A Story

A Story

My daughter’s Microsoft Teams has popped up a topic for a project: Cosmopolitanism. She is as clueless about it as I am about these online classrooms that don’t even have four walls. 

I wonder about cosmopolitanism and being thirteen; I remember with a pang that’s the age when you can choose to be cruel or kind. 

We chose cruel.

When Sonam joined us in eighth grade, we giggled. The problem was we didn’t stop with that. The greater problem was, Sonam didn’t mind. He enjoyed it, even found us amusing. After we called his skin “chappathi dough” and made monkey noises around him we went for his food. 

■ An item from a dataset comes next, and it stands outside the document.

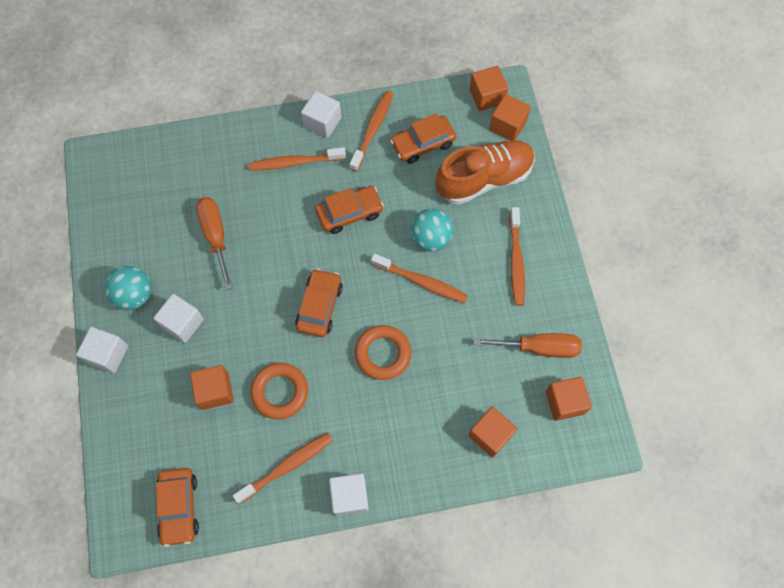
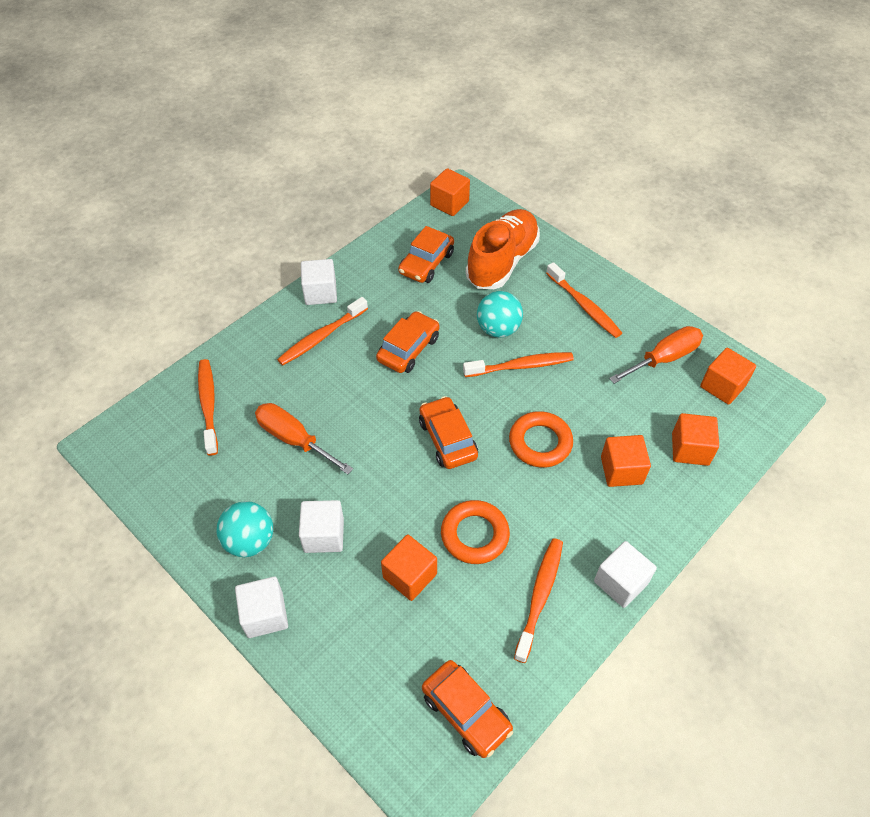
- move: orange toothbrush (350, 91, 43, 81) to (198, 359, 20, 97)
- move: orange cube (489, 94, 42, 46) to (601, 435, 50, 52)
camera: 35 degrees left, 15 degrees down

Sonam’s occasional rotis and sabzis for us in the far South during the 80’s were like the North Indian restaurants our parents rarely took us to and our mothers futilely duplicated. So on roti days we -buzzing around his dabba, ripping off his two rotis, dabbing it in his watery dal, and gladly exchanging our curd rice and idlis for it -spared him. On all the other days we made up for the kindness.

Show and Tell.

Maybe that is where this story should have begun? 

Stories are circles of suffering and laughter that mist in and out of our lives; one man’s loss another’s gain.

Show and Tell-I always took my latest writing. Leena fetched her paintings. Arjun got his pup which peed, ate and slept the whole day .Sonam brought   polished grey and brown rocks. 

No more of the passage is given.